Many advocates for weight-loss surgery seem only vaguely aware that fat activists exist.

Some activists' low-budget stunts, however, are meant to change that.

"One of the problems with activism is it becomes so morose and so serious," Solvay said.

People lose their jobs, are refused housing and even have their children taken away because they are fat, she said. For her, the antidote is to do something absurd — in public.

So Solvay, a member of the Bod Squad of San Francisco, jumps, kicks and does splits in a silver-sequined black miniskirt with pink ruffled panties underneath.

Wann, Solvay and others make tactical strikes, displaying their fat with pride.

The goal is to warn "fat brothers and sisters" about the dangers of "stomach amputation" and "self-mutilation," as Wann calls the surgery. Almost as bad as the health risks involved, she adds, is the psychological kowtowing that comes with a stapled stomach.

Some medical centers and doctors are nonplused.

El Camino Hospital officials said they were surprised to learn that some people were offended by its newspaper ad linking pride and dignity to losing weight. It pulled the ad, however, after Wann and others called the hospital to complain.

"The last thing we wanted to do was to offend anybody," said Ann Fyfe, vice president of business development for the hospital.

Fyfe saw Wann's group, called the Bypass the Bypass Brigade, disrobe. "It was shocking" and upsetting for the 62 people who came to confront their weight problem.

She likened their attendance to a first meeting of Alcoholics Anonymous. "For people to decide they want to do something about it, to actually show up somewhere … to say, 'I am obese, and I want to explore options for me' — well, I think it takes courage," she said.

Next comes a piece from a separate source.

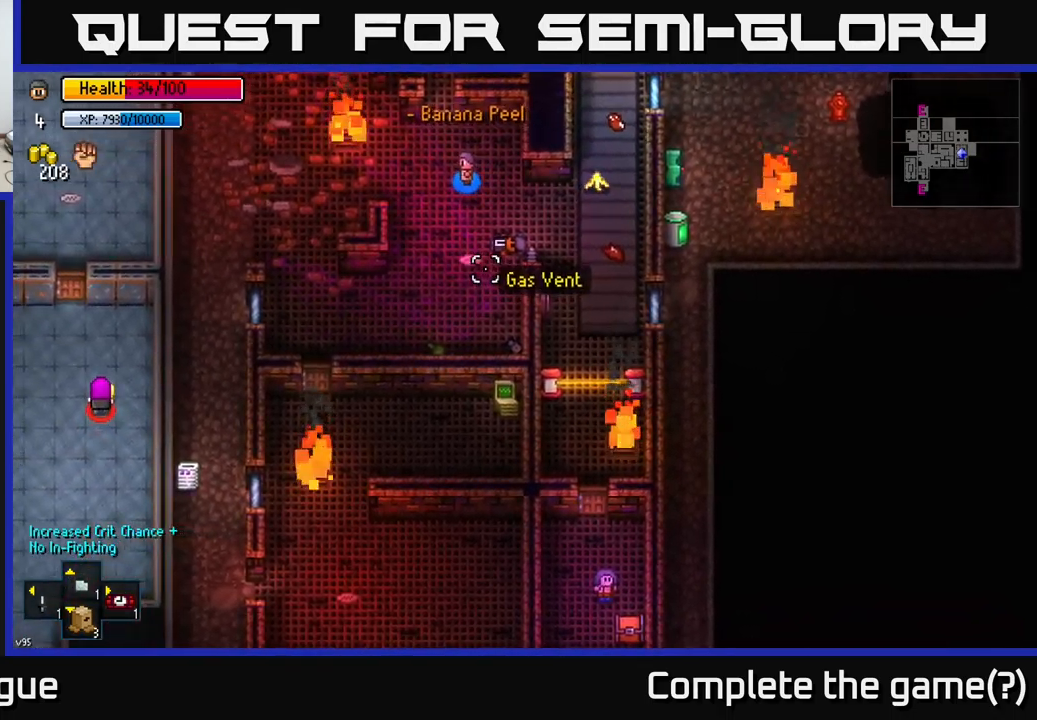
{"buttons": [], "left_stick": "center", "right_stick": "up-right", "events": [[200, "left_stick", "down-right"], [284, "right_stick", "up-right"], [334, "left_stick", "up"], [500, "left_stick", "center"]]}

Likewise, when Bryan Woodward organized a national fundraiser for the bariatric surgeons society, "Walk From Obesity," he was stunned to learn anyone could be opposed to such an idea.

"It really hurt at first, because I wanted to do something good. We have walks for heart disease and we have walks for cancer, and the biggest killer for all of us — besides smoking — is obesity," he said. "So why not have a walk to educate people about that disease?"

Woodward is as earnest as Wann is angry. People do not have gastric bypass surgery because of advertising campaigns, he said. They have it because they can no longer play with their children, walk up the stairs or bathe without help.

The walks, in 39 cities around the country, he said, were a success, raising almost $300,000 to increase awareness about obesity.

Activists thought they were a success too. In New York, San Diego and San Francisco, they faced off against the bariatric walkers.

At Chrissy Field in San Francisco, as the walkers paraded by, Bod Squad cheerleaders in pink, silver and black pleated skirts jumped and cheered.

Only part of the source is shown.